Trouble lié au jeu vidéo : réalité clinique ou pathologisation de la vie quotidienne ?
Mars. 2021Addictions comportementales
Forum. En mai 2019, l’OMS a officiellement reconnu le trouble lié au jeu vidéo, et l’a inclus dans la onzième édition de la Classification internationale des maladies (CIM-11).
Cette décision fait suite à un processus débuté en 2014, au cours duquel un groupe d’experts internationaux a eu pour mission de déterminer si les données scientifiques existantes indiquent que l’utilisation excessive des technologies de l’information et de la communication (TCI) pouvait constituer un problème de santé publique. Ce travail d’expert est arrivé à la conclusion qu’il existait à ce jour suffisamment de données pour valider l’existence d’un trouble spécifique lié à l’utilisation excessive des jeux vidéo. En particulier, un corpus important de données (y compris des données longitudinales) atteste du fait que la pratique excessive des jeux vidéo peut être associée à des conséquences négatives tangibles et à une perturbation du fonctionnement au quotidien. Les données internationales issues de la littérature scientifique mettent également en avant une augmentation croissante, au cours des dix dernières années, des demandes de traitement en lien avec les jeux vidéo.
Un individu relève de ce diagnostic lorsqu’il souffre d’un impact fonctionnel sévère depuis au moins douze mois (ou moins en cas d’atteinte sévère) en lien avec une utilisation persistante de jeux vidéo caractérisée par (1) une perte de contrôle (le joueur joue plus qu’il n’en avait l’attention ou n’arrive pas à s’empêcher de jouer dans certaines situations), (2) une priorité croissante donnée au jeu impliquant un désintérêt pour les tâches du quotidien et/ou d’autres activités auparavant investies, et (3) la persistance des conduites de jeu en dépit de conséquences négatives majeures (p. ex. souffrance psychologique, conflits avec les proches, problèmes scolaires).
L’annonce faite par l’OMS au sujet de ce trouble a produit de vives réactions. Les opposants invoquent notamment un risque de pathologisation des conduites de jeu non problématiques et de stigmatisation. Personnellement, je pense que la reconnaissance de la distinction entre ce qui relève de l’engagement important (ou de la « passion ») versus de l’usage pathologique (ou « addictif ») est toute à fait centrale pour éviter tout risque de pathologisation. Il est en effet possible de s’adonner plusieurs heures par jour à des jeux vidéo sans que cela ne soit aucunement problématique. Les données scientifiques montrent que les jeux vidéo, utilisés de manière harmonieuse, permettent d’assouvir différents besoins fondamentaux notamment liés à l’affiliation sociale ou à l’accomplissement personnel.
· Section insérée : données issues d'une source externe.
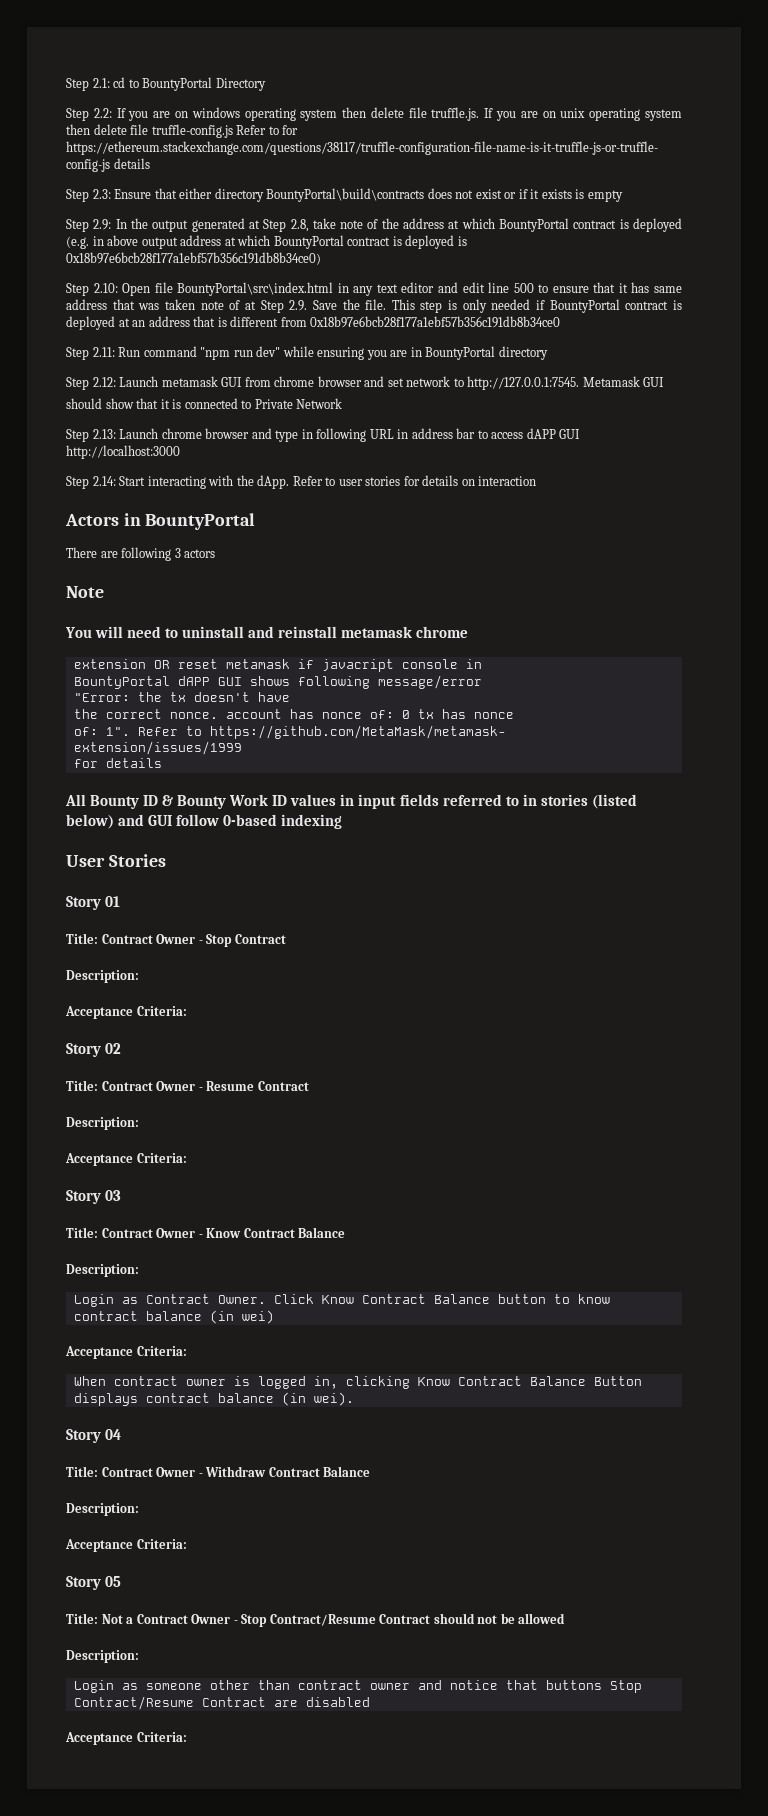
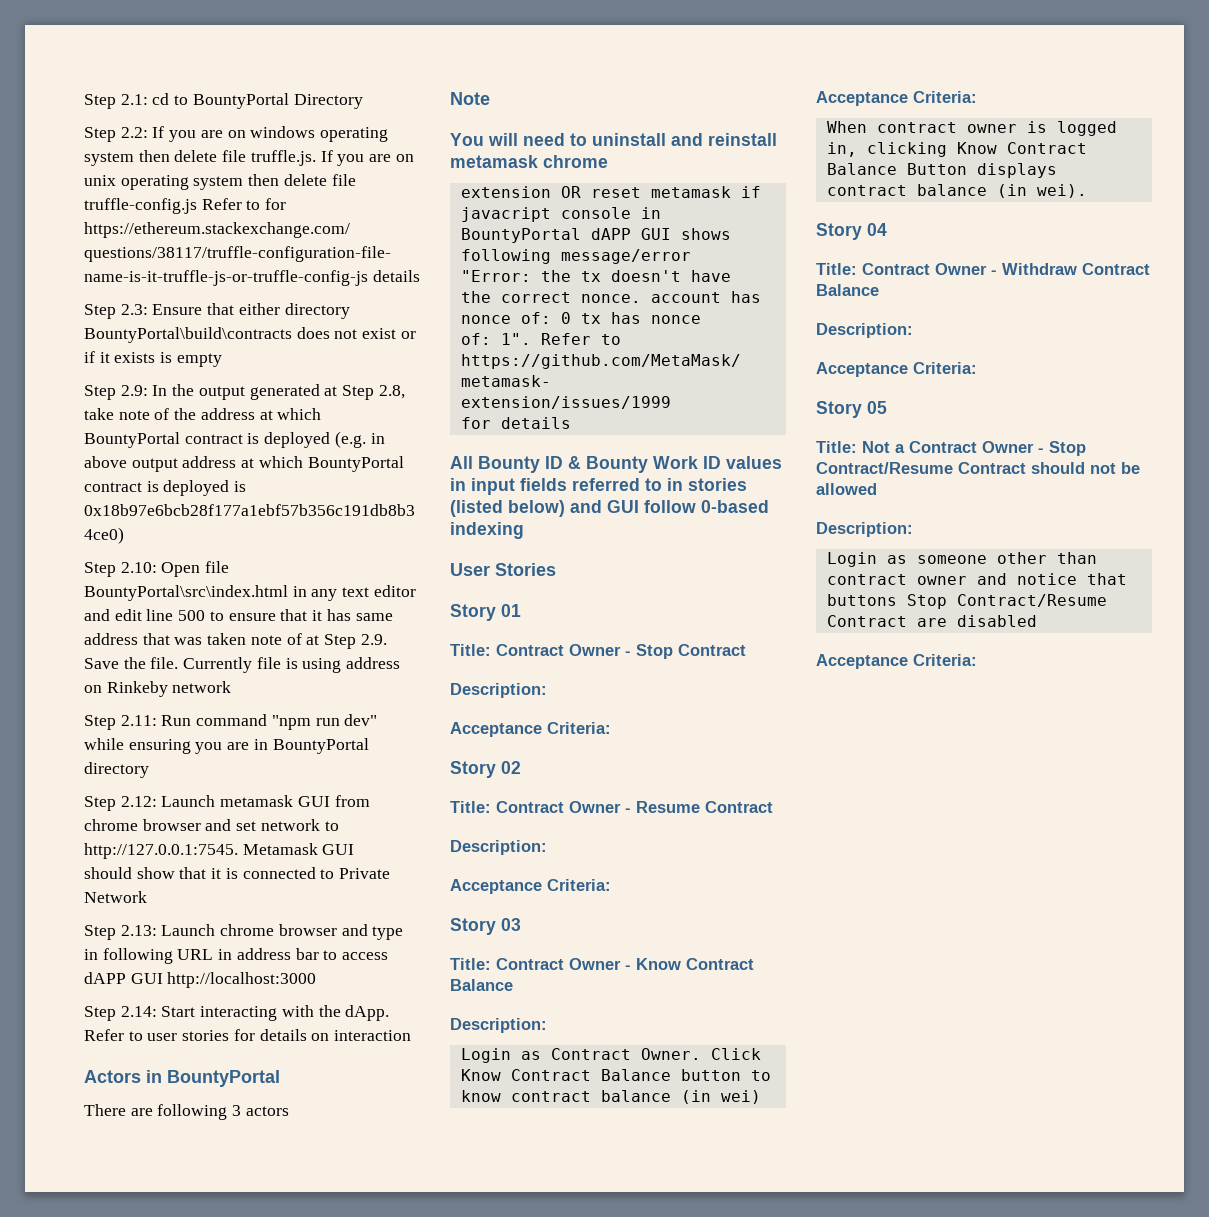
[391,299,682,313] [66,316,561,330] This step is only needed if BountyPortal contract is deployed at an address that is different from 0x18b97e6bcb28f177a1ebf57b356c191db8b34ce0 -> [183,657,401,673] [84,681,232,697] Currently file is using address on Rinkeby network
À l’opposé, les partisans applaudissent ce choix qui devrait permettre de développer une offre de soin spécialisée et une prévention plus systématique et adaptée (p. ex. dans les écoles). Par ailleurs, le fait de reconnaître l’existence du trouble devrait également permettre au législateur d’imposer certaines restrictions à l’industrie du jeu vidéo, notamment en lien avec l’incorporation d’éléments de jeu d’argent dans des jeux destinés à des enfants et des adolescents.